Introduction

Perhaps the most important aspect of this project deals with formatting citations and bibliographies. Since the advent of personal computing and productivity applications, there have been two primary mechanisms to format bibliographies and citations. BibTeX has long provided such support in LaTeX, and has a loyal following in the hard sciences in particular. Commercial applications like Endnote, ProCite, and Reference Manager have provided an equivalent for the world of GUI productivity applications like Microsoft Word.

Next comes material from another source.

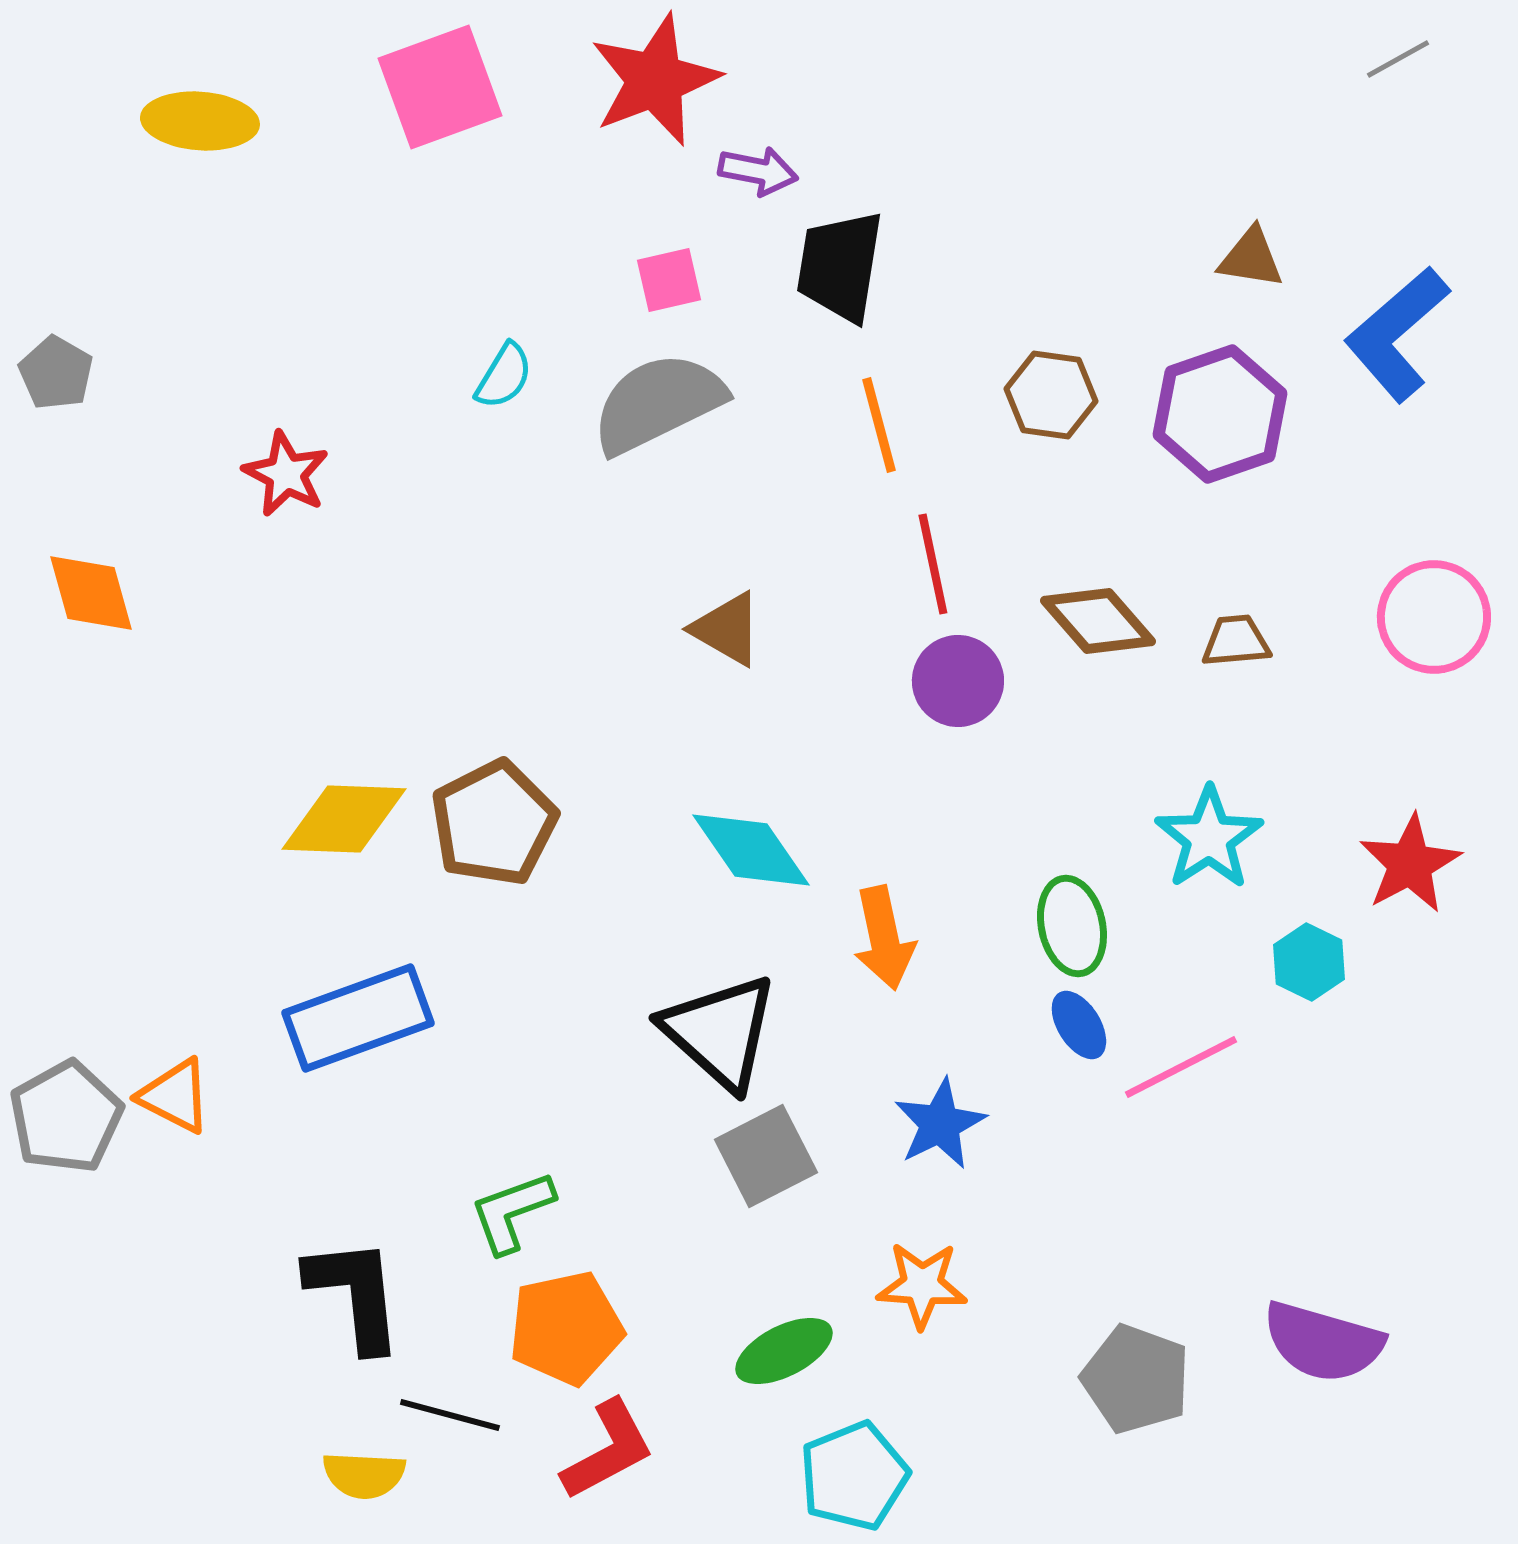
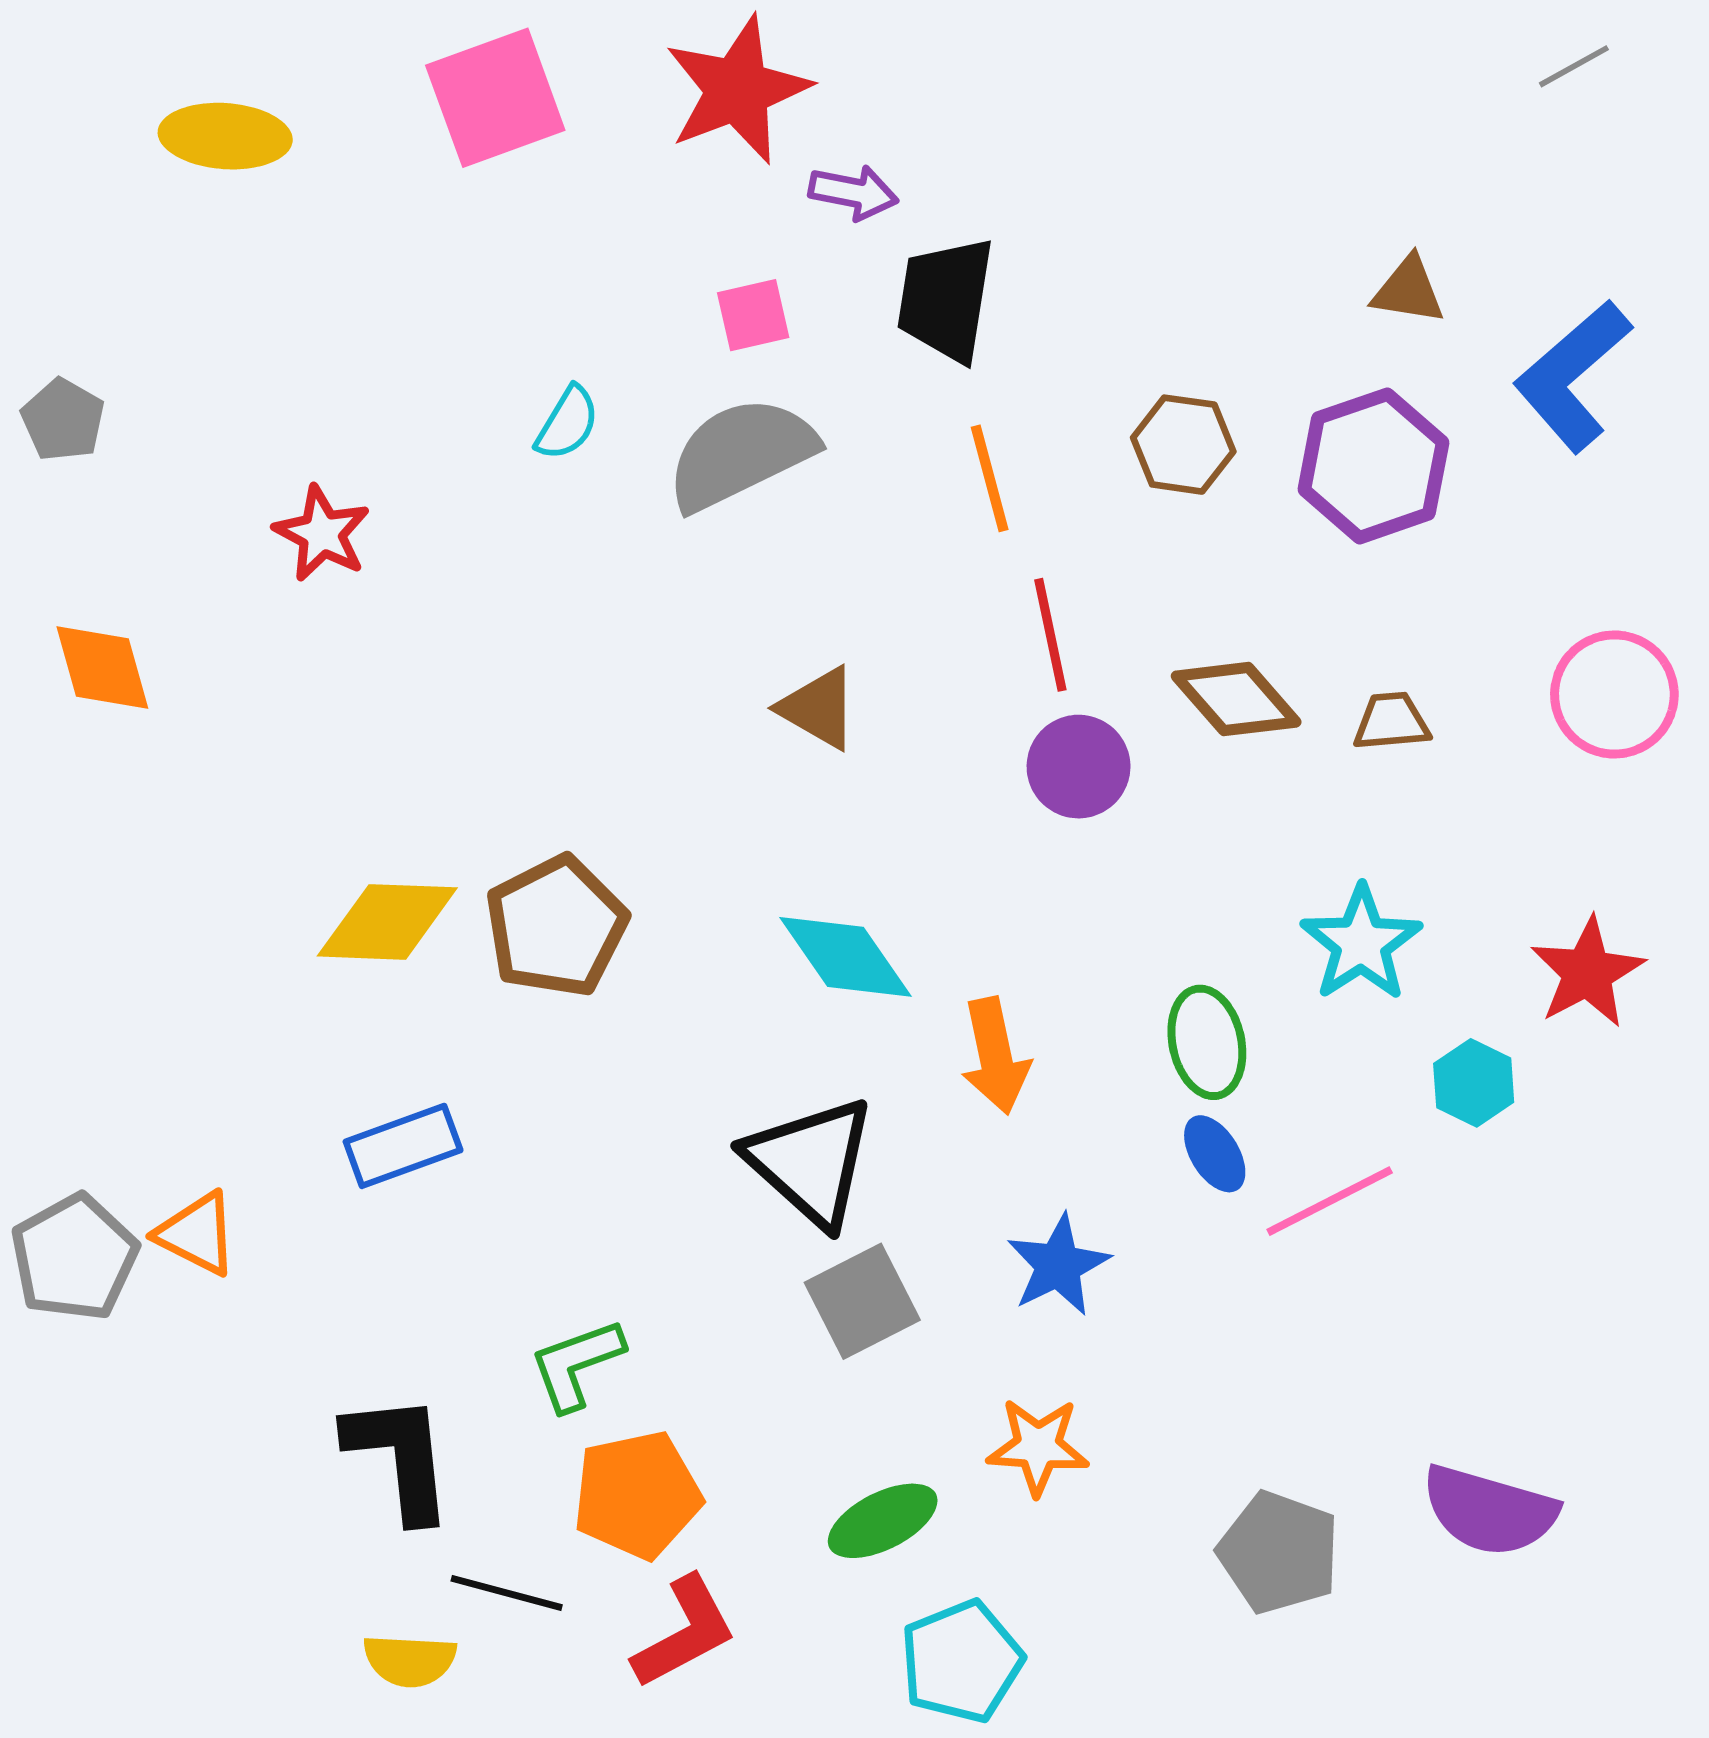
blue rectangle: (358, 1018) -> (403, 1146), size x0.7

All of these applications work based on the same basic principle. The document contains references to bibliographic records stored in an external database, and a processor goes through, extracts the citations, and assembles the formatted bibliographies according to the specifications in a separate configuration file; for BibTeX .bst files, and binary files for the commercial products. In all cases, formatting is tied directly to the application.

Why CiteProc?

CiteProc learns from existing solutions, but improves on them in the following ways:

  1. It is designed around the Metadata Object Description Schema (MODS) from the Library of Congress, which provides a much more comprehensive data model than BibTeX or RIS.
  2. The citation style language is XML; designed to be both easy to read and write, and also powerful.
  3. The code is based on XSLT 2.0, with all the benefits that go along with supporting a standard XML-based processing model. Implementations in other languages are certainly possible, however, so as long as they generate the same output based on the CSL styling files.
  4. Interaction between the XSLT processor and bibliographic database happens over standard HTTP. No additional code is required.
  5. The XSLT code is constructed in such a way that input drivers could be easily written for different document formats. The new unparsed-text() function in XSLT 2.0 even makes it feasible to write drivers for non-XML input formats such as RTF or TeX. There is also an output driver system to easily add new output formats.

See stylesheet documentation for details.

Examples

The distribution includes sample citation styles, source documents, and stylesheets. As a scholar working at the borders of the social sciences and humanities, one of my consistent problems with both Endnote and BibTeX was the inconsistent way they treated foot/endnote style citations, compared to all others, such as author-year. If I needed to change a document from one to the other, I needed to manually go through and change the citation coding throughout the document.

One design goal of this project was to fix this problem. Thus, here is an example of an author-year style, and here of a note-based one. They are formatted with the same document source.

CiteProc Compatability

For a database project to be compatible with CiteProc, it needs primarily to be able to accept a query over HTTP (SRU and CQL are strongly recommended) and return a collection of bibliographic records in response. Those records must conform to the MODS XML Schema from the Library of Congress.

CiteProc is free software, licensed under the CC-GNU GPL.